I feel like it must be the filming in some way, because poor Ted Allen is pretty orange in the “explanation shots” too. He isn’t quite as orange as Anne, but he’s pretty close.
GRRRRRRR on the final decision on WC — knew as soon as AG showed up it was done for… esp when they introduced the real cooks before judgement was made — she has her lil ass-alike now… so long as she didn’t eat her. GRRRRRRRRRRRRRRRRRRRRRRRRRRRRRRRRRRR!!!!!!!!!!!!!!!
Okay, yeah, I’ll live… outburst done. I think… maybe. Perhaps. Not sure if it was full of enough shit for Alex though… but then, what do I care? She’d eat shit on a shingle from D’Arabian if it was piled high enough.
just what a betty crock-er shit! okay, sorry… more vent-age ;)
Oh yeah, and do we think Beau was paid off to harass & frazzle his student at all? Even Ann(e) made commentary on that fact with a lil smirk on her face…
Craziness abounds…. and some more GRRRRRRR!!!! LOTS of GRRRRRRRRR especially for Alex — yes, bitter & sour, yet salty & sweet — get that entire ascerbic tongue around that entire dish Alex — and lick the freakin’ plate!
Anne Burrell looks like she’s ready to fist-pump like a champ!

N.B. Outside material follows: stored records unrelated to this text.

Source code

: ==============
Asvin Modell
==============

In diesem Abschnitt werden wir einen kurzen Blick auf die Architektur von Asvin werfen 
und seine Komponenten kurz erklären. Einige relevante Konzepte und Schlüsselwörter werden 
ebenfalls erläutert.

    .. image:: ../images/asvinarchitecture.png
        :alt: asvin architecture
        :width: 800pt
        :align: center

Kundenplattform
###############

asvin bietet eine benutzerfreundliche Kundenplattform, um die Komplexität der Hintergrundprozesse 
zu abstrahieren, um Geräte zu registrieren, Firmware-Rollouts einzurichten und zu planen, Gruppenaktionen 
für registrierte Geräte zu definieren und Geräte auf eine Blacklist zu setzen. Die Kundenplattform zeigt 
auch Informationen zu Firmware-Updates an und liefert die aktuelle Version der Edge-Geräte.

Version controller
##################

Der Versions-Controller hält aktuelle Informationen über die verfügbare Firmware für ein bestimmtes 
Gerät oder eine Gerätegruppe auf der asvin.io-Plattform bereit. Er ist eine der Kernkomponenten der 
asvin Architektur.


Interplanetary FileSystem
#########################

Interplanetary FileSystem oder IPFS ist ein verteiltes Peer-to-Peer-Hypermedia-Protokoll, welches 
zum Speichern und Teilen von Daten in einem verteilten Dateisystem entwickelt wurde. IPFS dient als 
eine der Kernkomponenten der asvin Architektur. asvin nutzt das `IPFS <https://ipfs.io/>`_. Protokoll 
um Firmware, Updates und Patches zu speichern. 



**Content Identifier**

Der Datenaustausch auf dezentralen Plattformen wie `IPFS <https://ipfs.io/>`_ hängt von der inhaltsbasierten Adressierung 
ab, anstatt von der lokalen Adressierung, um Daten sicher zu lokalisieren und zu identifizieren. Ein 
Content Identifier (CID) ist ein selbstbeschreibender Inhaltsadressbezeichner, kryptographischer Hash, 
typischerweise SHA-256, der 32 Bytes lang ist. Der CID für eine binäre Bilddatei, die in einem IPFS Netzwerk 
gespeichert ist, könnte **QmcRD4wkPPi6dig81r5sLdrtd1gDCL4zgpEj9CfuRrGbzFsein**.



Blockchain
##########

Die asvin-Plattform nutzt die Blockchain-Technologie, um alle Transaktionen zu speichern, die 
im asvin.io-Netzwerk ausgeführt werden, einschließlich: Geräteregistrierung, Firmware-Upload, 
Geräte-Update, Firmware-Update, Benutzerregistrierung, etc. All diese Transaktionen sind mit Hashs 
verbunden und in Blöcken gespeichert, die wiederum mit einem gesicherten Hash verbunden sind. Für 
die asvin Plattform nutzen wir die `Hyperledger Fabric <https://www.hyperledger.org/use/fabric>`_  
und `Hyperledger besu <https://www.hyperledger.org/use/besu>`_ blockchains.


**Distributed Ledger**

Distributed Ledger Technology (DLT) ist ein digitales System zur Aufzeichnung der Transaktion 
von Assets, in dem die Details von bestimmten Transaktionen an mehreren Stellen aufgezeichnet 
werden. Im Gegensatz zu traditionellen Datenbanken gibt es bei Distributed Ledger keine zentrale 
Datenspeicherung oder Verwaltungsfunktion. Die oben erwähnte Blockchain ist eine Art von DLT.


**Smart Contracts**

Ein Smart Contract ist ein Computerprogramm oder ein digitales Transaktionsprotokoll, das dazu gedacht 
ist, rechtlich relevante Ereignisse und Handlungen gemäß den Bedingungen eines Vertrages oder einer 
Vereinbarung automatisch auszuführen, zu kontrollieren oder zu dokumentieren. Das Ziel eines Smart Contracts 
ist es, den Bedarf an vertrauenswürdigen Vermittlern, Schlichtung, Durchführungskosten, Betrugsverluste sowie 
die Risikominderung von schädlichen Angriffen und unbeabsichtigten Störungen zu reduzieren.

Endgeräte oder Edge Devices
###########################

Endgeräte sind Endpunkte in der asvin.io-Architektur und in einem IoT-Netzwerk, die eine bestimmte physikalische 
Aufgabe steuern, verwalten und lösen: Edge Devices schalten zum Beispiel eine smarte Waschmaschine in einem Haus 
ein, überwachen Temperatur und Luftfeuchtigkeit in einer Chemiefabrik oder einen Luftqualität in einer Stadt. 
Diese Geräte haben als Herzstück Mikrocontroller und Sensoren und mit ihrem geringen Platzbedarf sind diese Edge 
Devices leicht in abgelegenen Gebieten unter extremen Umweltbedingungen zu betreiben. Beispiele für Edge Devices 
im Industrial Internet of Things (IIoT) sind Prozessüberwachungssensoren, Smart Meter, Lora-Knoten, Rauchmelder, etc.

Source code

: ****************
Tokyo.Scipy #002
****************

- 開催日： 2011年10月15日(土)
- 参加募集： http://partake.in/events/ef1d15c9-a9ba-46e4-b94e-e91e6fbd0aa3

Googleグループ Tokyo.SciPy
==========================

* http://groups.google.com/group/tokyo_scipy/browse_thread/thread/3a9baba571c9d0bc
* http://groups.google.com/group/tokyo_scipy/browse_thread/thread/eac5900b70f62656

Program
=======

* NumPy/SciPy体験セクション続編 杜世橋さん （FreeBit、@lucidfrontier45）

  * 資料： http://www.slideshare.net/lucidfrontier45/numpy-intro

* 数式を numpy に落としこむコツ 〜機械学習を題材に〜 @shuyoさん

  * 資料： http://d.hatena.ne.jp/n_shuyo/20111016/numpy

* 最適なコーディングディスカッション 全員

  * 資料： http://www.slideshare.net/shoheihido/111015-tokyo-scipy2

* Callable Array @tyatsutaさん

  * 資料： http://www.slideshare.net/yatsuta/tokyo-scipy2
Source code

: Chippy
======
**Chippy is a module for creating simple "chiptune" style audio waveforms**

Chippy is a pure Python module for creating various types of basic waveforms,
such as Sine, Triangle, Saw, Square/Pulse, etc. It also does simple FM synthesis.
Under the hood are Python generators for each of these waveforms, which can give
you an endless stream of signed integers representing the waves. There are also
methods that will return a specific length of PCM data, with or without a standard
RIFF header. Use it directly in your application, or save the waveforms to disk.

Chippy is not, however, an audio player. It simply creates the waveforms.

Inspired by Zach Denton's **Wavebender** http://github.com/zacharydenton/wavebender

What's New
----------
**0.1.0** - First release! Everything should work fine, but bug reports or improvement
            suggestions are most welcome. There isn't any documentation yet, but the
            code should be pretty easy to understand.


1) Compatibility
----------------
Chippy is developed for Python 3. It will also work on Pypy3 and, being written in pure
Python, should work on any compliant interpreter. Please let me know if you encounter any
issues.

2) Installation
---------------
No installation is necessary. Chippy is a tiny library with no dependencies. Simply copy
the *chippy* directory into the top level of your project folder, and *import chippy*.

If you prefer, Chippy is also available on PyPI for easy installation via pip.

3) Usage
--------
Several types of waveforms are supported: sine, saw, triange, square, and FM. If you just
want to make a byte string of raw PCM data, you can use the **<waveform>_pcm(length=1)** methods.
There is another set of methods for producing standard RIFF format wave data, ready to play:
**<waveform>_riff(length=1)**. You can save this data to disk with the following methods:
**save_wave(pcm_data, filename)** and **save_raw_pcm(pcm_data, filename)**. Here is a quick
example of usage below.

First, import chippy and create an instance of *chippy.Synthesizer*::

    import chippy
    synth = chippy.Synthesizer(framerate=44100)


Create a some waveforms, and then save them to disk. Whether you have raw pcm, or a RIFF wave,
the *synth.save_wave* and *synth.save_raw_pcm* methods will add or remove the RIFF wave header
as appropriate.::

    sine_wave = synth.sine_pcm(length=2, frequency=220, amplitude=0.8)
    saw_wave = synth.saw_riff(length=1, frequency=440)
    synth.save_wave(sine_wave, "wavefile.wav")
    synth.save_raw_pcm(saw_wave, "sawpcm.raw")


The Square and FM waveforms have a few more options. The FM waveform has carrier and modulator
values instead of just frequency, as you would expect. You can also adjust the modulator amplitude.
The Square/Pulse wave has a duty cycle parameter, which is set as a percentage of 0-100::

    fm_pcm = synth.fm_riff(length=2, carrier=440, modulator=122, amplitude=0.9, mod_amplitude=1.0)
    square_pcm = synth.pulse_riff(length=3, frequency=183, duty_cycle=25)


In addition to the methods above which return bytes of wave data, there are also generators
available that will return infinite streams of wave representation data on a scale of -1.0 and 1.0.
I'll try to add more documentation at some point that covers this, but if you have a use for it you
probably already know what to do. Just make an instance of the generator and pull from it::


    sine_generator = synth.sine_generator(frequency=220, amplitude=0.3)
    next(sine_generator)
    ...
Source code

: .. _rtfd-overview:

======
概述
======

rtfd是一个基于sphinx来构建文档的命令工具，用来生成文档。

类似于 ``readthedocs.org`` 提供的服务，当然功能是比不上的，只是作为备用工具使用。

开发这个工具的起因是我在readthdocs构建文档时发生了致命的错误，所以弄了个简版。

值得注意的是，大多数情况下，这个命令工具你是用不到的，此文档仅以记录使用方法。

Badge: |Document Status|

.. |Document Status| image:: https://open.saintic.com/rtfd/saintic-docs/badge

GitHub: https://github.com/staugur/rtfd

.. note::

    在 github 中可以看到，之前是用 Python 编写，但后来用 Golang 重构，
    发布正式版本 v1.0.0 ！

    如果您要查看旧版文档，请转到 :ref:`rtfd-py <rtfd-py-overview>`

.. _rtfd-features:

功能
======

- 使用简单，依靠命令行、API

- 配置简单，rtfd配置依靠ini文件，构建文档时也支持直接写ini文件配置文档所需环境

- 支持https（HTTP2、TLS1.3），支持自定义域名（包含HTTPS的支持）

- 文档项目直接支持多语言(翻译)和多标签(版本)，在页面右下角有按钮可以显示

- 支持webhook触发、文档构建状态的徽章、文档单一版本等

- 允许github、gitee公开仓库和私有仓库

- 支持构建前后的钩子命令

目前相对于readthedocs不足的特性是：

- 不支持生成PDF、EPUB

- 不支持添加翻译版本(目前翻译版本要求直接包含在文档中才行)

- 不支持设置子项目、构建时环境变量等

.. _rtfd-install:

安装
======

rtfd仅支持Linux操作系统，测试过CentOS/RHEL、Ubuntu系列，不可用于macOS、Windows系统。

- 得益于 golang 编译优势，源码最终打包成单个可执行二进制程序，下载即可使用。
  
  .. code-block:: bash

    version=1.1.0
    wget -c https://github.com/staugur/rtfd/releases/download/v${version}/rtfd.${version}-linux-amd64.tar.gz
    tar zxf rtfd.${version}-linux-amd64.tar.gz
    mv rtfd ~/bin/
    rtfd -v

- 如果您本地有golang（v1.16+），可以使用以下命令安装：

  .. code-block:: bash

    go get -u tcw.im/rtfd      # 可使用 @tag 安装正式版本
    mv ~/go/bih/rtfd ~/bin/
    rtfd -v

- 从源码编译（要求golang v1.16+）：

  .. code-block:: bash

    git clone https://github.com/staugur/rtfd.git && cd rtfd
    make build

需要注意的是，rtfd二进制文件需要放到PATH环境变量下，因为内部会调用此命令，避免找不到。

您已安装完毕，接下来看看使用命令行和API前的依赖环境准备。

Anne showed up as the “celebrity” judge at a recipe contest at my cooking school. She was TERRIFYINGLY burnt to a crisp. It hurt just to look at her.
Damn…I hate baggin’ on my girl Anne, but damn…MAKE UP!!!
Tan too much, you’re a freak.
Don’t tan enough, you’re a nerd.
Being white is hard.
Ok really…doesn’t Food Network have any make up artists? I am sure that Anne has an assistant or maybe a FRIEND that would tell her that she looks like a fool. Sorry Anne, but it hurts my eyes to look at you now.
We use to call her Lady Guy-Guy…cuz she looks like a female version of Guy Fieri. But now, words cannot explain what my eyes see. Maybe Lady Glo-Glo??
Where can I eat the orange shorts?
WHAT ABOUT MARIO BETALLI’S ORANGE CROCS!